WASHINGTON, D.C. — The mid-term election was a surprise to many people. Some it pleased. To others it caused discomfort. But to officials of general aviation advocacy groups who deal regularly with Congress, election results are neutral.
The associations deal with both political parties over the years and there is no desire to make a comment that could be filed away to remind a person or party that a particular association was not nice in what was said at any time.
Ed Bolen, president of the National Business Aviation Association (NBAA), said “we know the value of the industry will continue to be recognized by members of both parties, as demonstrated by the large, bipartisan nature of the House and Senate GA Caucuses.”
He added the caucuses are about evenly divided along party lines. Lawmakers come from urban and rural districts, coastal areas and the middle of the country. In all these places business aviation is essential in creating jobs, helping companies of all sizes succeed, and providing an economic lifeline, he noted.

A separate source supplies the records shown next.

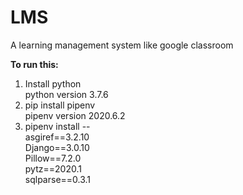 # LMS
  
A learning management system like google classroom  
  
**To run this:**  
  
1. Install python  
   python version 3.7.6  
2. pip install pipenv  
   pipenv version 2020.6.2  
3. pipenv install --  
   asgiref==3.2.10  
   Django==3.0.10  
   Pillow==7.2.0  
   pytz==2020.1  
   sqlparse==0.3.1  
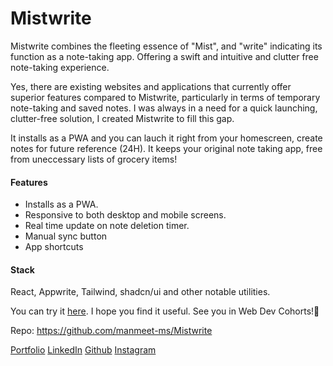 # Mistwrite 
Mistwrite combines the fleeting essence of "Mist", and "write" indicating its function as a note-taking app. Offering a swift and intuitive and clutter free note-taking experience.

Yes, there are existing websites and applications that currently offer superior features compared to Mistwrite, particularly in terms of temporary note-taking and saved notes. I was always in a need for a quick launching, clutter-free solution, I created Mistwrite to fill this gap. 

It installs as a PWA and you can lauch it right from your homescreen, create notes for future reference (24H). It keeps your original note taking app, free from uneccessary lists of grocery items!

#### Features
- Installs as a PWA.
- Responsive to both desktop and mobile screens.
- Real time update on note deletion timer.
- Manual sync button
- App shortcuts


#### Stack
React, Appwrite, Tailwind, shadcn/ui and other notable utilities.

You can try it [here](https://mistwrite.vercel.app/). I hope you find it useful. See you in Web Dev Cohorts!👋

Repo: https://github.com/manmeet-ms/Mistwrite


[Portfolio](https://manmeets.vercel.app/)
[LinkedIn](https://linkedin.com/in/manmeets-)
[Github](https://github.com/manmeet-ms/)
[Instagram](https://www.instagram.com/manmeets__/)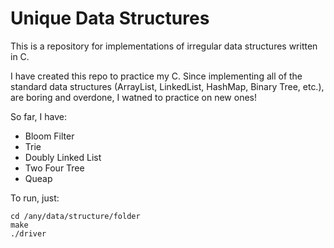 Unique Data Structures
==

This is a repository for implementations of irregular data structures written in C.

I have created this repo to practice my C. Since implementing all of the standard data structures (ArrayList, LinkedList, HashMap, Binary Tree, etc.), are boring and overdone, I watned to practice on new ones!

So far, I have:

* Bloom Filter
* Trie
* Doubly Linked List
* Two Four Tree
* Queap

To run, just:
	
	cd /any/data/structure/folder
	make
	./driver
	

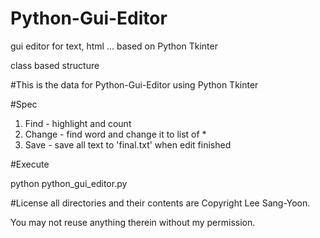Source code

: # Python-Gui-Editor
gui editor for text, html ... based on Python Tkinter

class based structure

#This is the data for Python-Gui-Editor
using Python Tkinter

#Spec
1. Find - highlight and count
2. Change - find word and change it to list of *
3. Save - save all text to 'final.txt' when edit finished 

#Execute


python python_gui_editor.py


#License
all directories and their contents are Copyright Lee Sang-Yoon.

You may not reuse anything therein without my permission.
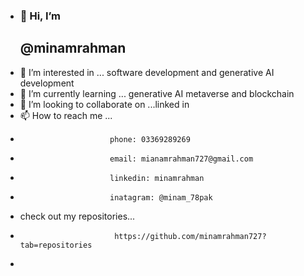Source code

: - <h3>👋 Hi, I’m <h2>@minamrahman</h2></h3>
- 👀 I’m interested in ... software development and generative AI development
- 🌱 I’m currently learning ... generative AI metaverse and blockchain
- 💞️ I’m looking to collaborate on ...linked in
- 📫 How to reach me ...
-                         phone: 03369289269
-                         email: mianamrahman727@gmail.com
-                         linkedin: minamrahman
-                         inatagram: @minam_78pak
- check out my repositories...
-                          https://github.com/minamrahman727?tab=repositories
-                         

<!---
minamrahman727/minamrahman727 is a ✨ special ✨ repository because its `README.md` (this file) appears on your GitHub profile.
You can click the Preview link to take a look at your changes.
--->
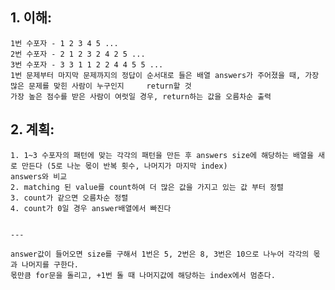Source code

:
## 1. 이해: 
    1번 수포자 - 1 2 3 4 5 ...
    2번 수포자 - 2 1 2 3 2 4 2 5 ...
    3번 수포자 - 3 3 1 1 2 2 4 4 5 5 ...
    1번 문제부터 마지막 문제까지의 정답이 순서대로 들은 배열 answers가 주어졌을 때, 가장 많은 문제를 맞힌 사람이 누구인지     return할 것
    가장 높은 점수를 받은 사람이 여럿일 경우, return하는 값을 오름차순 출력


## 2. 계획:
    1. 1~3 수포자의 패턴에 맞는 각각의 패턴을 만든 후 answers size에 해당하는 배열을 새로 만든다 (5로 나눈 몫이 반복 횟수, 나머지가 마지막 index)
    answers와 비교
    2. matching 된 value를 count하여 더 많은 값을 가지고 있는 값 부터 정렬
    3. count가 같으면 오름차순 정렬
    4. count가 0일 경우 answer배열에서 빠진다
    
    
    ---
    
    answer값이 들어오면 size를 구해서 1번은 5, 2번은 8, 3번은 10으로 나누어 각각의 몫과 나머지를 구한다.
    몫만큼 for문을 돌리고, +1번 돌 때 나머지값에 해당하는 index에서 멈춘다.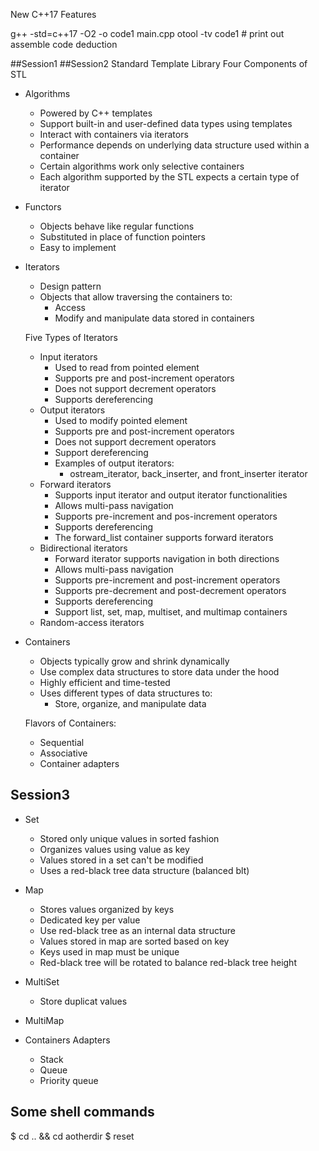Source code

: New C++17 Features 

g++ -std=c++17 -O2 -o code1 main.cpp
otool -tv code1 # print out assemble code
deduction

##Session1
##Session2 Standard Template Library
Four Components of STL
- Algorithms
  - Powered by C++ templates
  - Support built-in and user-defined data types using templates
  - Interact with containers via iterators
  - Performance depends on underlying data structure used within a container
  - Certain algorithms work only selective containers
  - Each algorithm supported by the STL expects a certain type of iterator
- Functors
  - Objects behave like regular functions
  - Substituted in place of function pointers
  - Easy to implement
- Iterators
  - Design pattern
  - Objects that allow traversing the containers to:
    - Access
    - Modify and manipulate data stored in containers
  
  Five Types of Iterators
  - Input iterators
    - Used to read from pointed element
    - Supports pre and post-increment operators
    - Does not support decrement operators
    - Supports dereferencing
  - Output iterators
    - Used to modify pointed element
    - Supports pre and post-increment operators
    - Does not support decrement operators
    - Support dereferencing
    - Examples of output iterators:
      - ostream_iterator, back_inserter, and front_inserter iterator
  - Forward iterators
    - Supports input iterator and output iterator functionalities
    - Allows multi-pass navigation
    - Supports pre-increment and pos-increment operators
    - Supports dereferencing
    - The forward_list container supports forward iterators
  - Bidirectional iterators
    - Forward iterator supports navigation in both directions
    - Allows multi-pass navigation
    - Supports pre-increment and post-increment operators
    - Supports pre-decrement and post-decrement operators
    - Supports dereferencing
    - Support list, set, map, multiset, and multimap containers
  - Random-access iterators
- Containers
  - Objects typically grow and shrink dynamically
  - Use complex data structures to store data under the hood
  - Highly efficient and time-tested
  - Uses different types of data structures to:
    - Store, organize, and manipulate data

  Flavors of Containers:
  - Sequential
  - Associative
  - Container adapters

## Session3
- Set
  - Stored only unique values in sorted fashion
  - Organizes values using value as key
  - Values stored in a set can't be modified
  - Uses a red-black tree data structure (balanced blt)

- Map 
  - Stores values organized by keys
  - Dedicated key per value
  - Use red-black tree as an internal data structure
  - Values stored in map are sorted based on key
  - Keys used in map must be unique
  - Red-black tree will be rotated to balance red-black tree height

- MultiSet
  - Store duplicat values
- MultiMap
- Containers Adapters
  - Stack
  - Queue
  - Priority queue
## Some shell commands
$ cd .. && cd aotherdir
$ reset

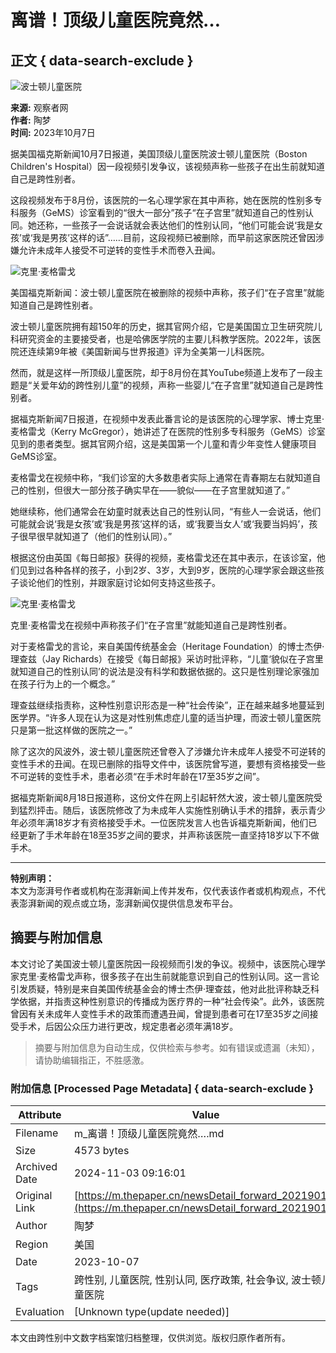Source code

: # 离谱！顶级儿童医院竟然…

## 正文 { data-search-exclude }


![波士顿儿童医院](https://image.thepaper.cn/publish/interaction/image/4/528/321.jpg)

**来源:** 观察者网  
**作者:** 陶梦  
**时间:** 2023年10月7日  

据美国福克斯新闻10月7日报道，美国顶级儿童医院波士顿儿童医院（Boston Children's Hospital）因一段视频引发争议，该视频声称一些孩子在出生前就知道自己是跨性别者。

这段视频发布于8月份，该医院的一名心理学家在其中声称，她在医院的性别多专科服务（GeMS）诊室看到的“很大一部分”孩子“在子宫里”就知道自己的性别认同。她还称，一些孩子一会说话就会表达他们的性别认同，“他们可能会说‘我是女孩’或‘我是男孩’这样的话”……目前，这段视频已被删除，而早前这家医院还曾因涉嫌允许未成年人接受不可逆转的变性手术而卷入丑闻。

![克里·麦格雷戈](https://imagepphcloud.thepaper.cn/pph/image/219/641/466.jpg)

美国福克斯新闻：波士顿儿童医院在被删除的视频中声称，孩子们“在子宫里”就能知道自己是跨性别者。

波士顿儿童医院拥有超150年的历史，据其官网介绍，它是美国国立卫生研究院儿科研究资金的主要接受者，也是哈佛医学院的主要儿科教学医院。2022年，该医院还连续第9年被《美国新闻与世界报道》评为全美第一儿科医院。

然而，就是这样一所顶级儿童医院，却于8月份在其YouTube频道上发布了一段主题是“关爱年幼的跨性别儿童”的视频，声称一些婴儿“在子宫里”就知道自己是跨性别者。

据福克斯新闻7日报道，在视频中发表此番言论的是该医院的心理学家、博士克里·麦格雷戈（Kerry McGregor），她讲述了在医院的性别多专科服务（GeMS）诊室见到的患者类型。据其官网介绍，这是美国第一个儿童和青少年变性人健康项目GeMS诊室。

麦格雷戈在视频中称，“我们诊室的大多数患者实际上通常在青春期左右就知道自己的性别，但很大一部分孩子确实早在——貌似——在子宫里就知道了。”

她继续称，他们通常会在幼童时就表达自己的性别认同，“有些人一会说话，他们可能就会说‘我是女孩’或‘我是男孩’这样的话，或‘我要当女人’或‘我要当妈妈’，孩子很早很早就知道了（他们的性别认同）。”

根据这份由英国《每日邮报》获得的视频，麦格雷戈还在其中表示，在该诊室，他们见到过各种各样的孩子，小到2岁、3岁，大到9岁，医院的心理学家会跟这些孩子谈论他们的性别，并跟家庭讨论如何支持这些孩子。

![克里·麦格雷戈](https://imagepphcloud.thepaper.cn/pph/image/219/641/468.jpg)

克里·麦格雷戈在视频中声称孩子们“在子宫里”就能知道自己是跨性别者。

对于麦格雷戈的言论，来自美国传统基金会（Heritage Foundation）的博士杰伊·理查兹（Jay Richards）在接受《每日邮报》采访时批评称，“儿童‘貌似在子宫里就知道自己的性别认同’的说法是没有科学和数据依据的。这只是性别理论家强加在孩子行为上的一个概念。”

理查兹继续指责称，这种性别意识形态是一种“社会传染”，正在越来越多地蔓延到医学界。“许多人现在认为这是对性别焦虑症儿童的适当护理，而波士顿儿童医院只是第一批这样做的医院之一。”

除了这次的风波外，波士顿儿童医院还曾卷入了涉嫌允许未成年人接受不可逆转的变性手术的丑闻。在现已删除的指导文件中，该医院曾写道，要想有资格接受一些不可逆转的变性手术，患者必须“在手术时年龄在17至35岁之间”。

据福克斯新闻8月18日报道称，这份文件在网上引起轩然大波，波士顿儿童医院受到猛烈抨击。随后，该医院修改了为未成年人实施性别确认手术的措辞，表示青少年必须年满18岁才有资格接受手术。一位医院发言人也告诉福克斯新闻，他们已经更新了手术年龄在18至35岁之间的要求，并声称该医院一直坚持18岁以下不做手术。

---

**特别声明：**  
本文为澎湃号作者或机构在澎湃新闻上传并发布，仅代表该作者或机构观点，不代表澎湃新闻的观点或立场，澎湃新闻仅提供信息发布平台。

## 摘要与附加信息

<!-- tcd_abstract -->
本文讨论了美国波士顿儿童医院因一段视频而引发的争议。视频中，该医院心理学家克里·麦格雷戈声称，很多孩子在出生前就能意识到自己的性别认同。这一言论引发质疑，特别是来自美国传统基金会的博士杰伊·理查兹，他对此批评称缺乏科学依据，并指责这种性别意识的传播成为医疗界的一种“社会传染”。此外，该医院曾因有关未成年人变性手术的政策而遭遇丑闻，曾提到患者可在17至35岁之间接受手术，后因公众压力进行更改，规定患者必须年满18岁。
<!-- tcd_abstract_end -->

> 摘要与附加信息为自动生成，仅供检索与参考。如有错误或遗漏（未知），请协助编辑指正，不胜感激。

### 附加信息 [Processed Page Metadata] { data-search-exclude }

| Attribute       | Value                                  |
|-----------------|----------------------------------------|
| Filename        | m_离谱！顶级儿童医院竟然….md                             |
| Size            | 4573 bytes                           |
| Archived Date   | 2024-11-03 09:16:01                             |
| Original Link   | [https://m.thepaper.cn/newsDetail_forward_20219011](https://m.thepaper.cn/newsDetail_forward_20219011)                       |
| Author          | 陶梦                               |
| Region          | 美国                               |
| Date            | 2023-10-07                                 |
| Tags            | 跨性别, 儿童医院, 性别认同, 医疗政策, 社会争议, 波士顿儿童医院                                 |
| Evaluation            | [Unknown type(update needed)]                                 |
<!-- tcd_table_end -->

本文由跨性别中文数字档案馆归档整理，仅供浏览。版权归原作者所有。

Officials at the Aircraft Owners and Pilots Association (AOPA) said they are encouraged as many key general aviation supporters kept their positions. Two of the incoming Republicans are also AOPA members — Barry Loudermilk of Georgia and former Governor Mike Rounds, elected to fill one of South Dakota’s Senate seats.
There will need to be some rebuilding in the House and Senate Caucuses. According to AOPA, the Senate Caucus will lose at least seven members; the House will need to seek new leadership after Rep. John Barrow (R-Ga.) was defeated.
Tom Cotton, a representative from Arkansas who co-sponsored the House’s General Aviation Protection Act, will be moving from the House to the Senate.
Even with all the changes, the House GA Caucus is still one of the largest in the Congress.
Santa Monica airport problems continue
Although not a Washington subject, the future of Santa Monica Airport (SMO) had a disappointing election result for GA advocates. Currently this important airport in the Los Angeles area is teetering on the edge. Developers want to build industrial sites and offices on the airport. Over recent years there have been exorbitant landing and rental fees and other attempts to strangle the airport.
A measure passed by the voters leaves the City Council in charge of the airport. AOPA worked over the years to keep the airport operating. The association supported an initiative on the Nov. 4 ballot that would have required voter approval before the city could make any changes. This measure failed.
Airport advocates know the importance of an airport in the Los Angeles area to relieve Los Angeles International Airport (LAX) and to provide the economic connection with the world that an airport brings.
Bill Dunn, AOPA vice president of airports, said that association will continue to work to keep the airport open.
Having flown into SMO on a few occasions on business, I recognize the value of the airport as a business asset.